### ABOUT THIS TASK
Scan the data below for the string "front". Show every line where it turns up.

DATA FOR REVIEW Block Start

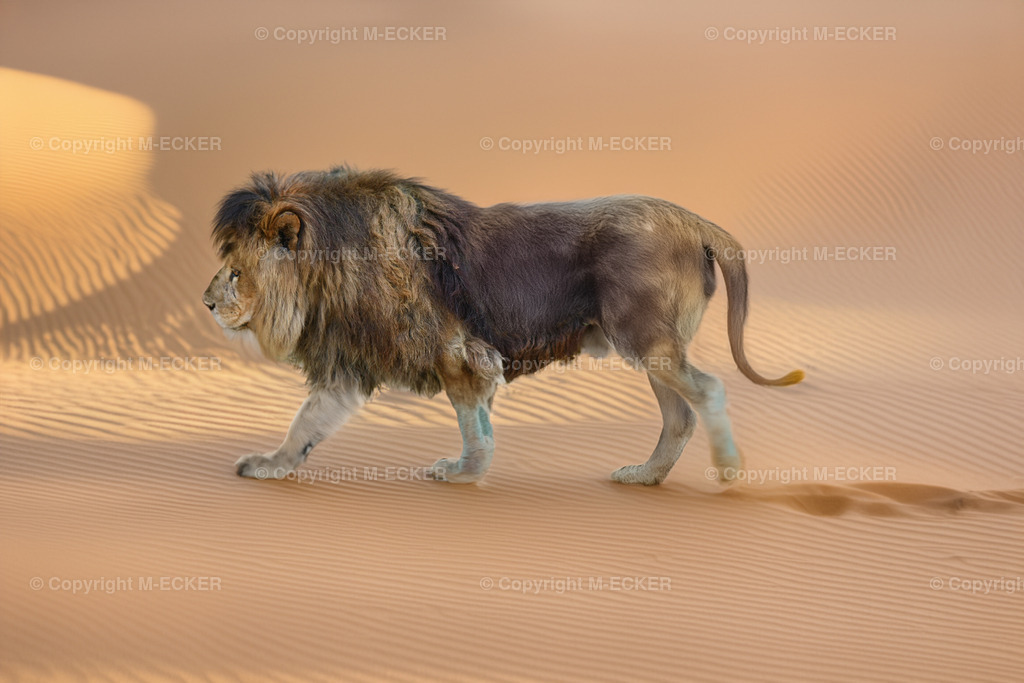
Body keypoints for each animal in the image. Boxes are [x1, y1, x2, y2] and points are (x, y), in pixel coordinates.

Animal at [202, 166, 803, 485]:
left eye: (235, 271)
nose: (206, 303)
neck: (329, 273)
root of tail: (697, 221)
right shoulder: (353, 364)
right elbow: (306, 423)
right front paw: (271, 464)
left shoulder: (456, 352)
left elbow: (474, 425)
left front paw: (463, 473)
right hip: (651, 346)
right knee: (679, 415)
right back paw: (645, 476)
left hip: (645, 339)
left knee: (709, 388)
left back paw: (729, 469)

DATA FOR REVIEW Block End
DATA FOR REVIEW Block Start

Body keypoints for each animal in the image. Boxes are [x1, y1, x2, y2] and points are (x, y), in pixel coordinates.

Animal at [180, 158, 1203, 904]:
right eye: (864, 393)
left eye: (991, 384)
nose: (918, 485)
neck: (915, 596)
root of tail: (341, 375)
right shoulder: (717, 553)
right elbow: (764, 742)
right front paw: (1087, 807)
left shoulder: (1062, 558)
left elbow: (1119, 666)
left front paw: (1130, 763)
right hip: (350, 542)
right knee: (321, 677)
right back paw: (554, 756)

DATA FOR REVIEW Block End
DATA FOR REVIEW Block Start

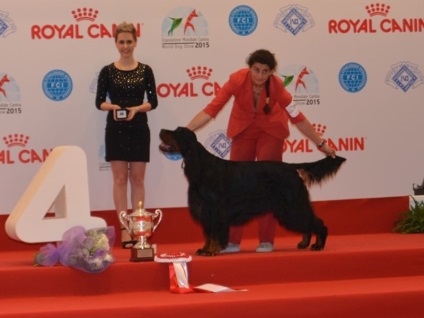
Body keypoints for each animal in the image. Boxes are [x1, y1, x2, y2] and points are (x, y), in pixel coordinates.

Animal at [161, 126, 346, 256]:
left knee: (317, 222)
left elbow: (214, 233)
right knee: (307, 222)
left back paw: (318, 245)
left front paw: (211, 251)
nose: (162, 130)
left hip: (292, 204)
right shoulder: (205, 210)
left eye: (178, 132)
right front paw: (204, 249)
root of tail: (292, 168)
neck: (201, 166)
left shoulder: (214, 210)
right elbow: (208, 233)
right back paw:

DATA FOR REVIEW Block End

### SOLVED EXERCISE
right front paw: (271, 464)
left front paw: (463, 473)
right front paw: (1087, 807)
left front paw: (1130, 763)
left front paw: (211, 251)
right front paw: (204, 249)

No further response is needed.